— DIRECTIVE —
Gather every line in the data below that contains the word "like" and copy each of those lines.
^^^^^^^^
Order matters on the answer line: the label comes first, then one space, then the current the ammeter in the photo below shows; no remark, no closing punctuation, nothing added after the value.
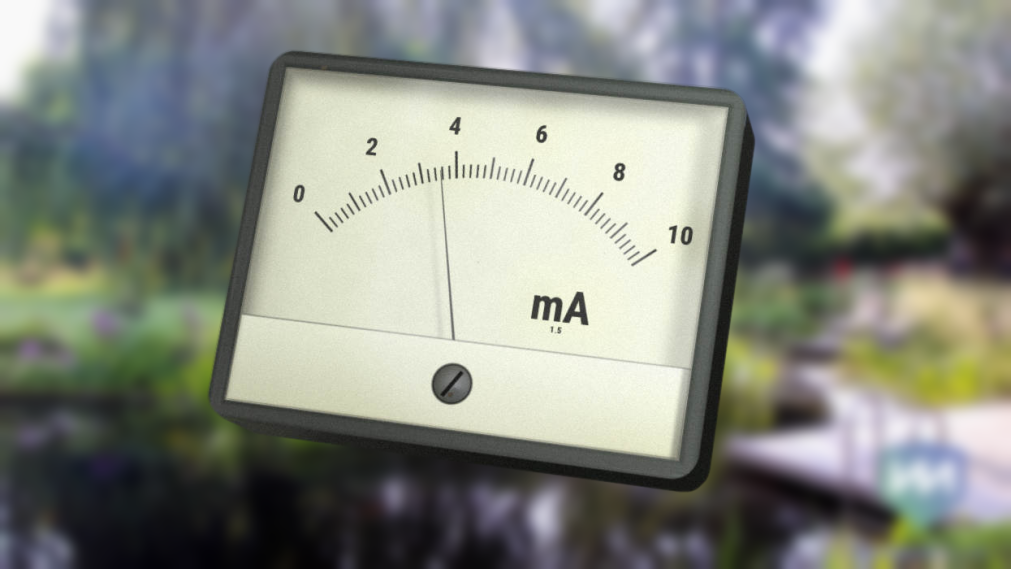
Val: 3.6 mA
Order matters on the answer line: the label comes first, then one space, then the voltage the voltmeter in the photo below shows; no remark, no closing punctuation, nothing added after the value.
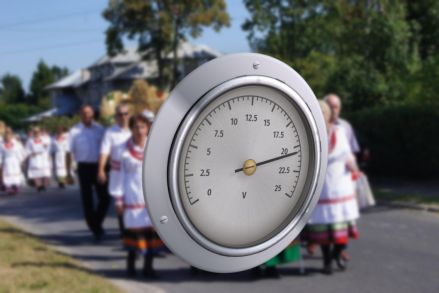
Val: 20.5 V
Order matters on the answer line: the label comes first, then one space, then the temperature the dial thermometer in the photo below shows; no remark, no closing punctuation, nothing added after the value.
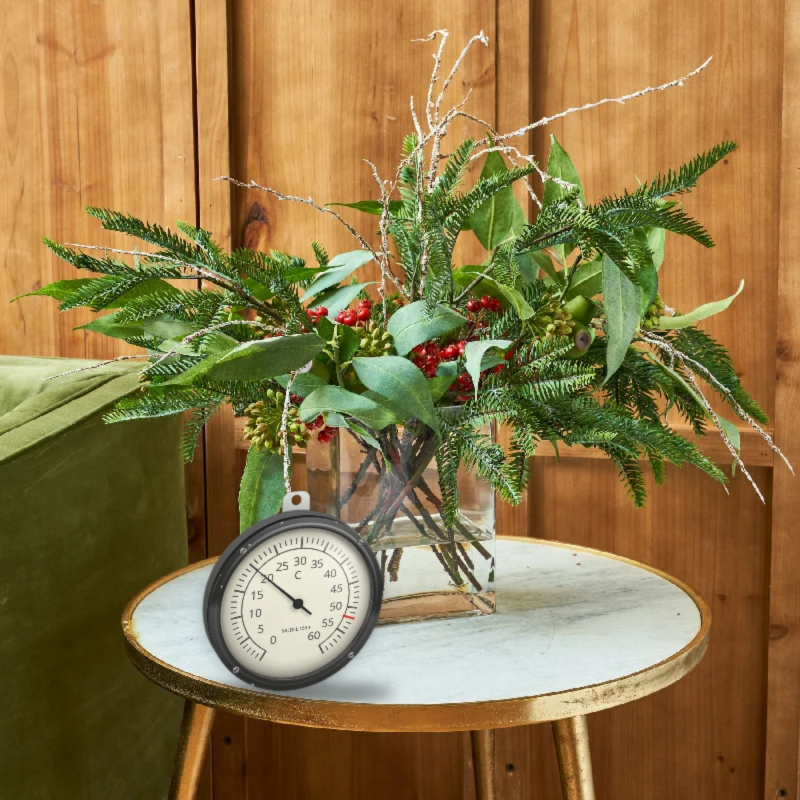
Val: 20 °C
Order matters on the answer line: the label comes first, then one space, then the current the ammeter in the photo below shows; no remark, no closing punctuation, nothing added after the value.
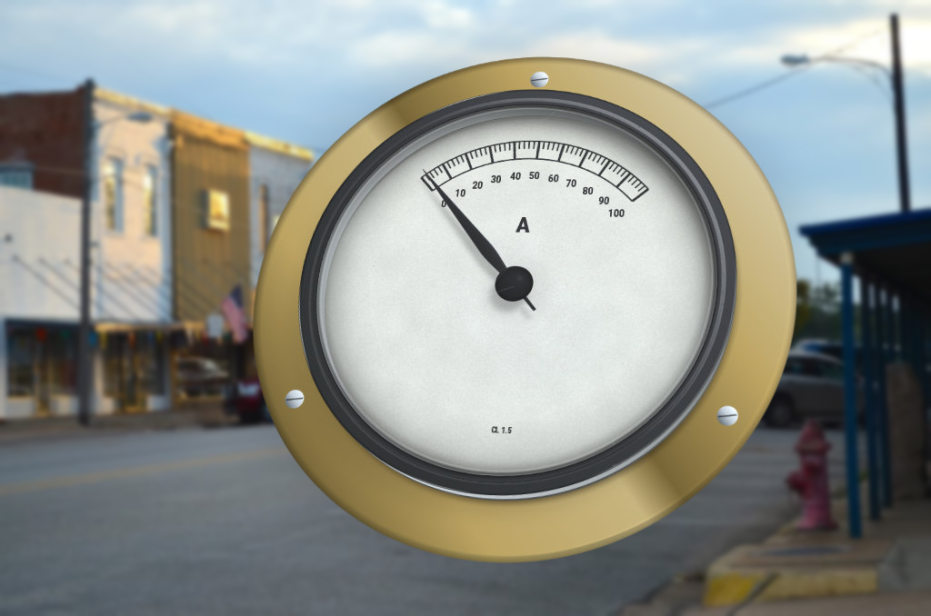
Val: 2 A
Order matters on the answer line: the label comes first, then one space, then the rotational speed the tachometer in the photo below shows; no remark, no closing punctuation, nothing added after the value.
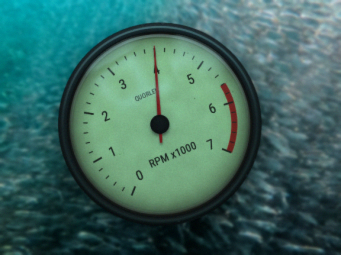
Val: 4000 rpm
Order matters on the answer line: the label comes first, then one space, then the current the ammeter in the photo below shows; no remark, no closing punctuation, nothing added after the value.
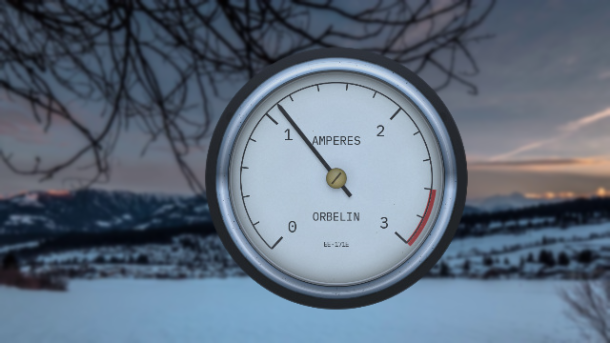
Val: 1.1 A
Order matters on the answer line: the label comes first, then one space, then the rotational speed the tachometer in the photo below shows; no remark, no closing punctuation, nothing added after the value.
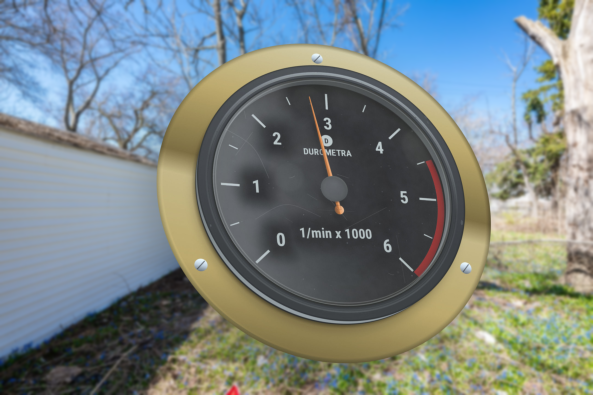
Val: 2750 rpm
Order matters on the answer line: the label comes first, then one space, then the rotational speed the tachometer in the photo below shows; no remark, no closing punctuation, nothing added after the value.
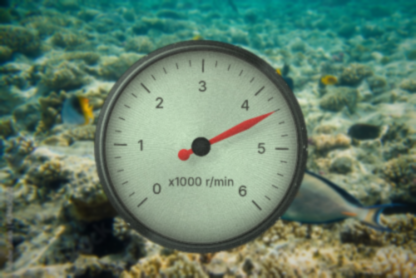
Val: 4400 rpm
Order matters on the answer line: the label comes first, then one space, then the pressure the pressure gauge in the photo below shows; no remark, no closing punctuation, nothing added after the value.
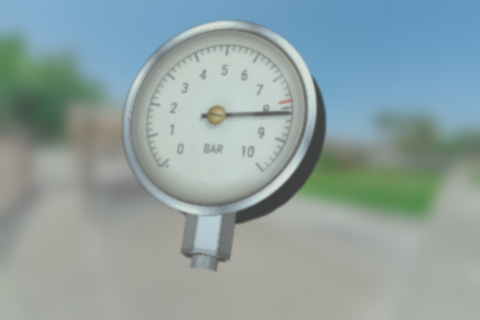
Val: 8.2 bar
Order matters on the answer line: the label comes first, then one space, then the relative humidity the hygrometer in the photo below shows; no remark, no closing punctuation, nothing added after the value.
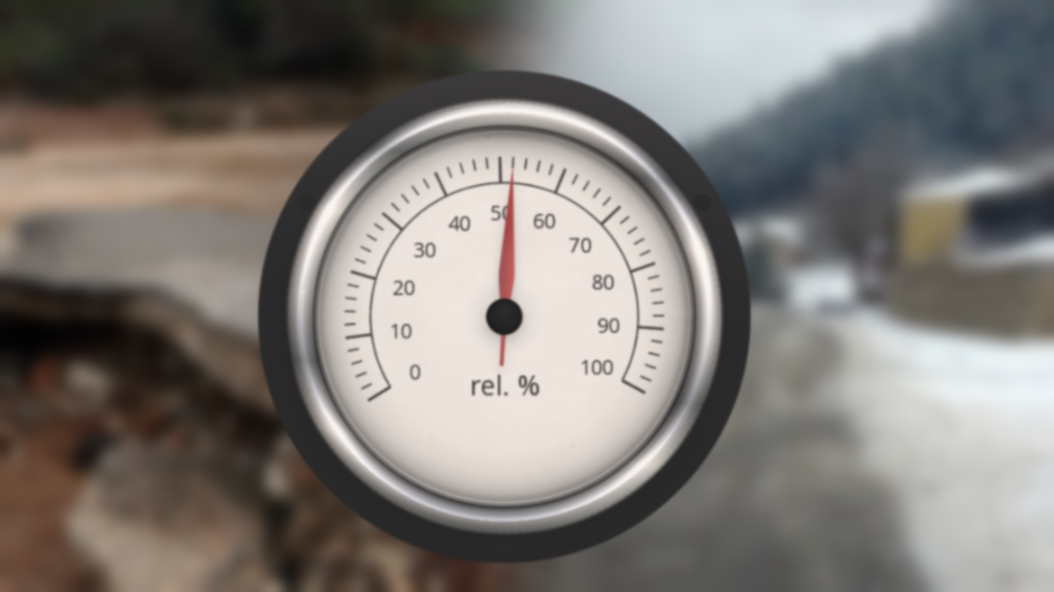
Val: 52 %
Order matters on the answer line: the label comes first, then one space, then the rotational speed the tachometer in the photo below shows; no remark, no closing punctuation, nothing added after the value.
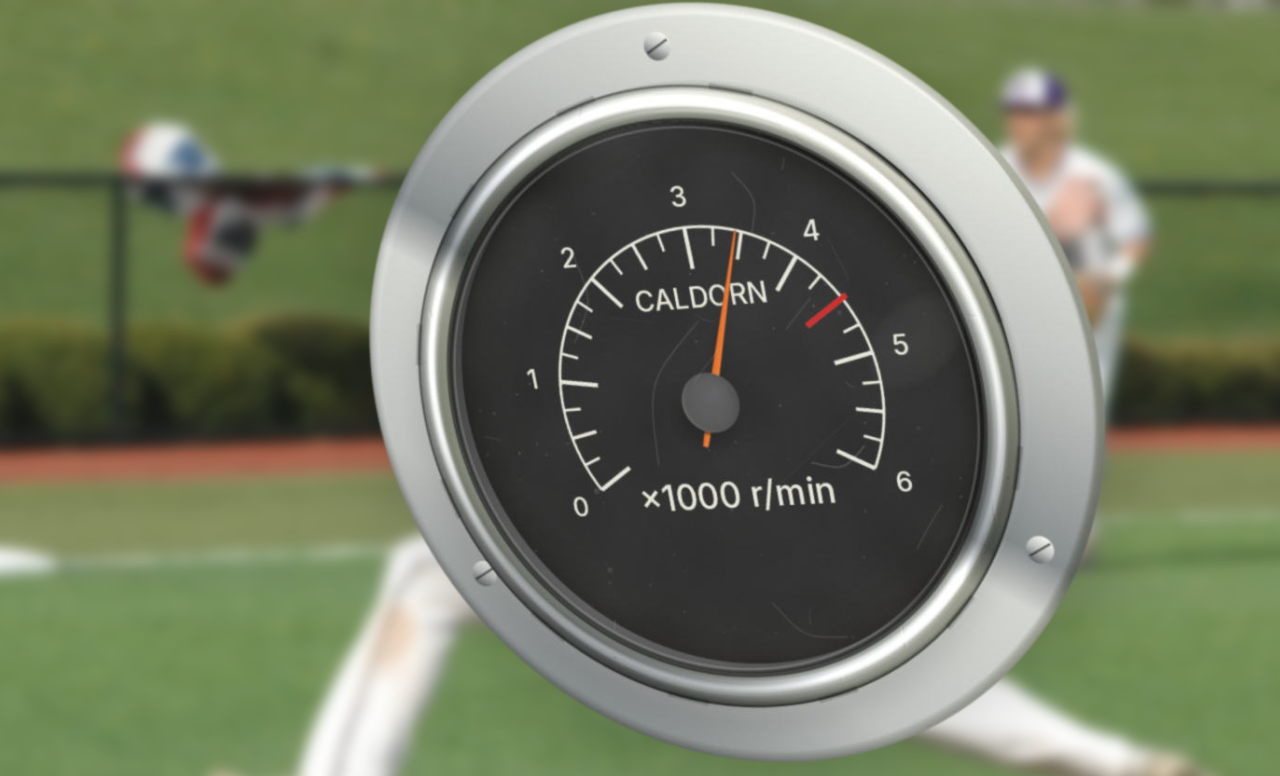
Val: 3500 rpm
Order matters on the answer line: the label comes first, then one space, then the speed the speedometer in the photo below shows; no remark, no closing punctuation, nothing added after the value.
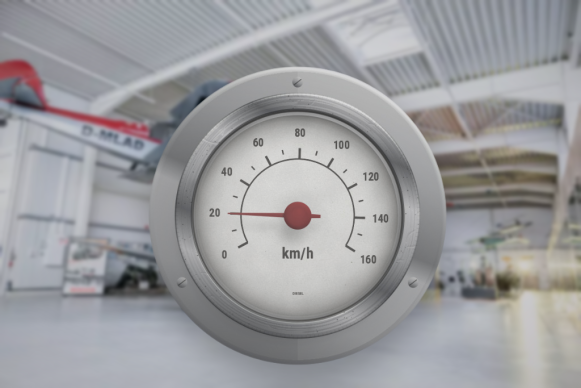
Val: 20 km/h
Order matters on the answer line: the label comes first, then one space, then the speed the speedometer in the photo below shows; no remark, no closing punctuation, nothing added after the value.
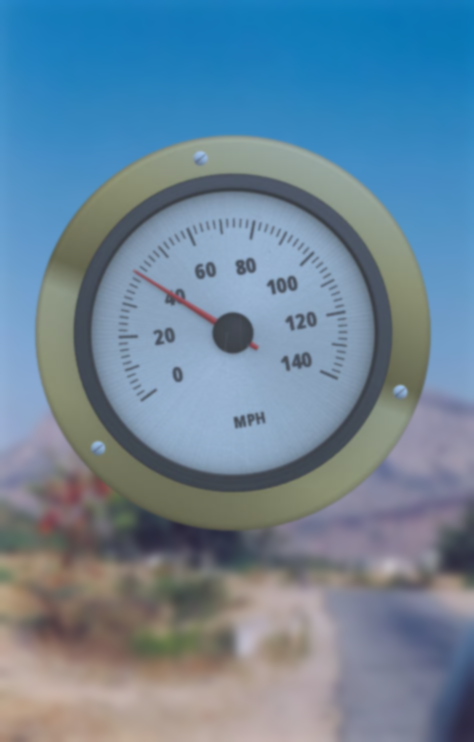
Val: 40 mph
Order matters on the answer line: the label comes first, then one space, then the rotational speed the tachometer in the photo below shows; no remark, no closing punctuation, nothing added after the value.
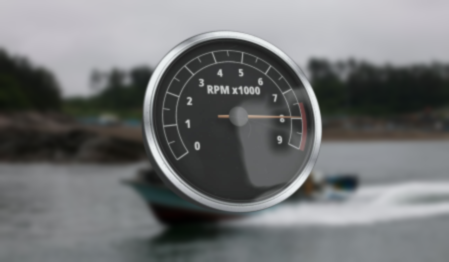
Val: 8000 rpm
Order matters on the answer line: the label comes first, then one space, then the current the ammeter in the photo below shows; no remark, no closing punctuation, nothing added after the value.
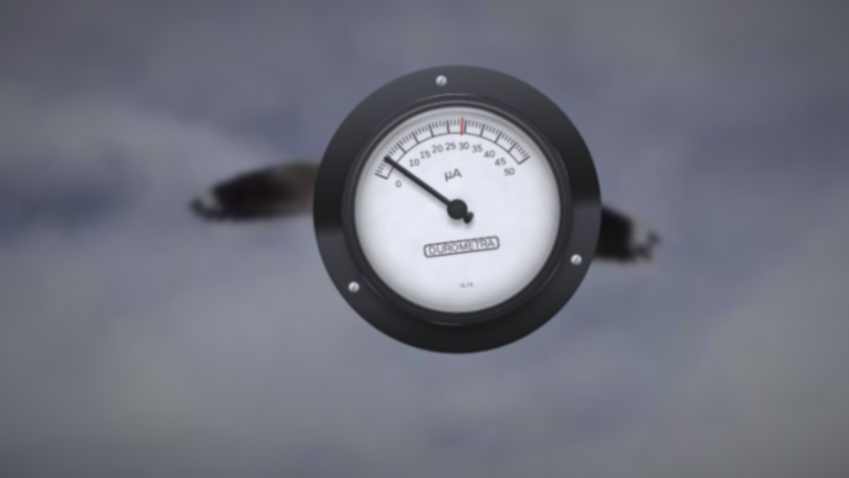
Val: 5 µA
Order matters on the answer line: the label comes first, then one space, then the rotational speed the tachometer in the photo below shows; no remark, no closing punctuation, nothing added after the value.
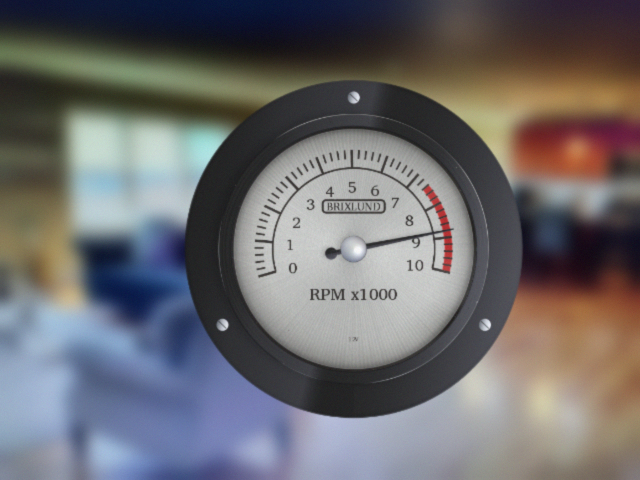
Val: 8800 rpm
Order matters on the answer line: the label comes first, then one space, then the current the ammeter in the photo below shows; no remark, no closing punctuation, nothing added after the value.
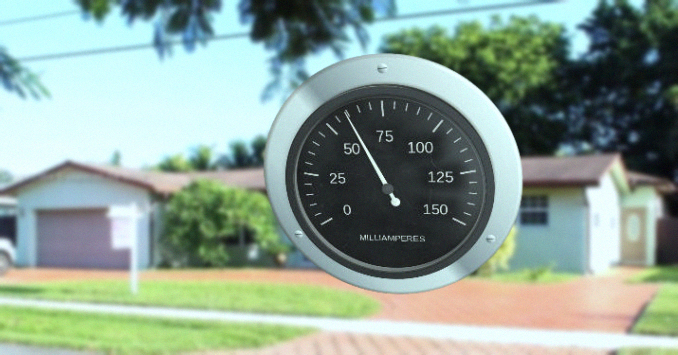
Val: 60 mA
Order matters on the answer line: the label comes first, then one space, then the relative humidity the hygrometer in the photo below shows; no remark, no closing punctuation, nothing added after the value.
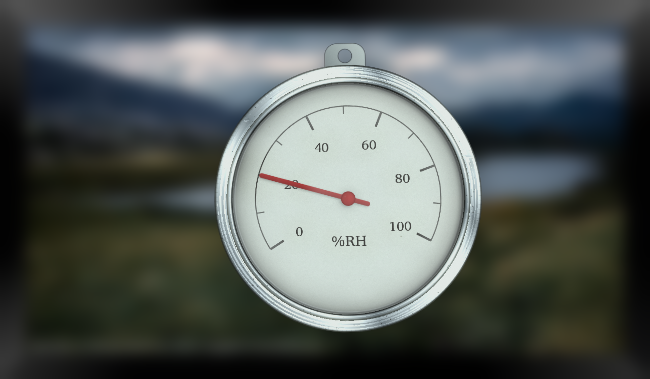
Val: 20 %
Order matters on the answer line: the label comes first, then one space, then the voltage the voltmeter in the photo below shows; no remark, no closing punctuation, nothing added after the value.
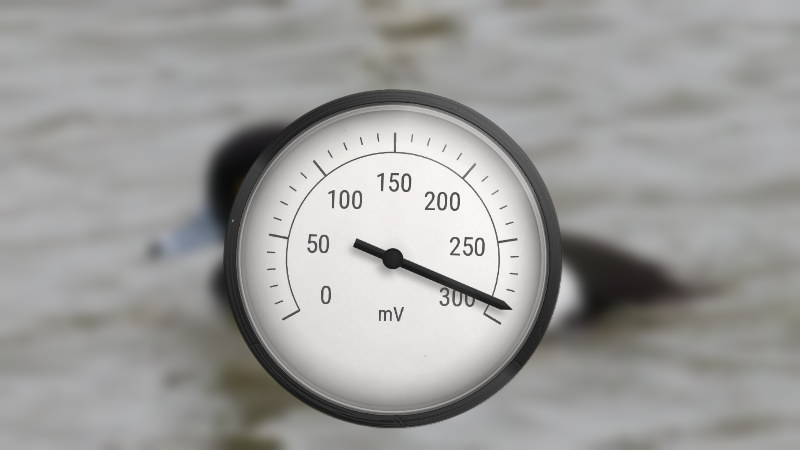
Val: 290 mV
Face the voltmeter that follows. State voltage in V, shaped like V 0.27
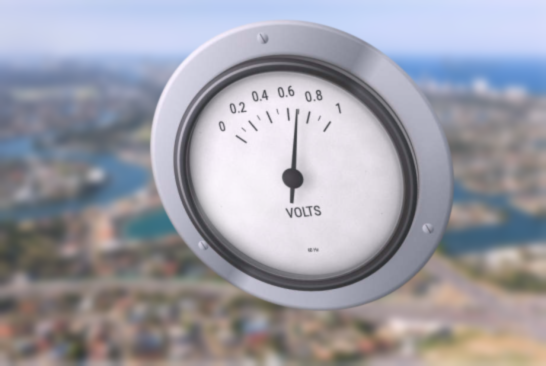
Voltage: V 0.7
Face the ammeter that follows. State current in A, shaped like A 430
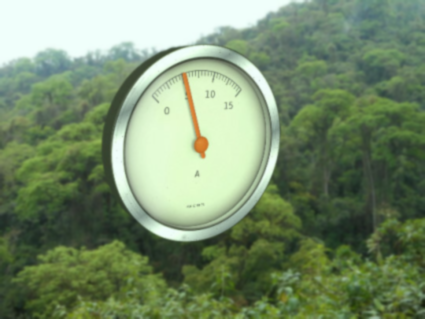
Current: A 5
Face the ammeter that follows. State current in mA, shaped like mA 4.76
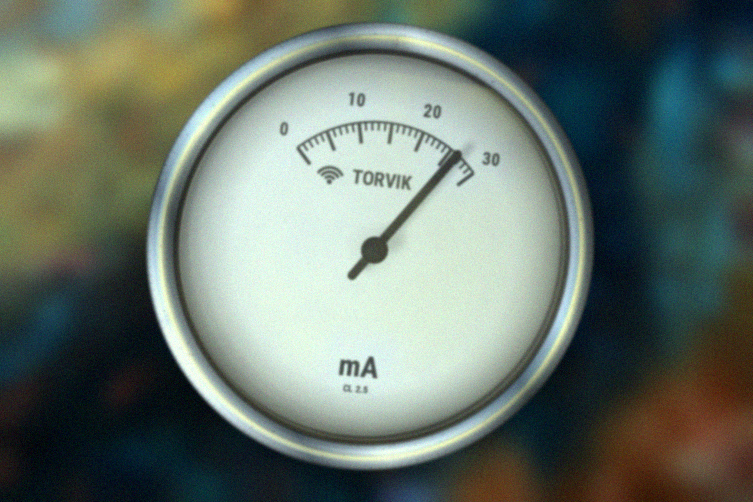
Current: mA 26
^^^^^^^^
— COMPLETED EXERCISE —
Face the voltmeter that follows. State voltage in V, shaped like V 0.27
Face the ammeter that follows. State current in A, shaped like A 430
Face the ammeter that follows. State current in mA, shaped like mA 4.76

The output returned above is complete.